TASK GOAL:
Copy each line below exactly.

### DATASET RECORDS ###

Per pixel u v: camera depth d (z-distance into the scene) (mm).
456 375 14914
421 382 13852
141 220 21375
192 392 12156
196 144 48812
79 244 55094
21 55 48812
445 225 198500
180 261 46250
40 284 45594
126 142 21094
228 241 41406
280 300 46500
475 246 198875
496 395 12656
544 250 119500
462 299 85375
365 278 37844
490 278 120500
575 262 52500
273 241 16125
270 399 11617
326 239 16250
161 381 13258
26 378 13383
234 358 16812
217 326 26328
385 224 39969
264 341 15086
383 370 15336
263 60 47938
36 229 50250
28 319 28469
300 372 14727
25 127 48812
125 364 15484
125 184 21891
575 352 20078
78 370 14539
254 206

###

WRITTEN REPLY:
Per pixel u v: camera depth d (z-distance into the scene) (mm).
456 375 14914
421 382 13852
141 220 21375
192 392 12156
196 144 48812
79 244 55094
21 55 48812
445 225 198500
180 261 46250
40 284 45594
126 142 21094
228 241 41406
280 300 46500
475 246 198875
496 395 12656
544 250 119500
462 299 85375
365 278 37844
490 278 120500
575 262 52500
273 241 16125
270 399 11617
326 239 16250
161 381 13258
26 378 13383
234 358 16812
217 326 26328
385 224 39969
264 341 15086
383 370 15336
263 60 47938
36 229 50250
28 319 28469
300 372 14727
25 127 48812
125 364 15484
125 184 21891
575 352 20078
78 370 14539
254 206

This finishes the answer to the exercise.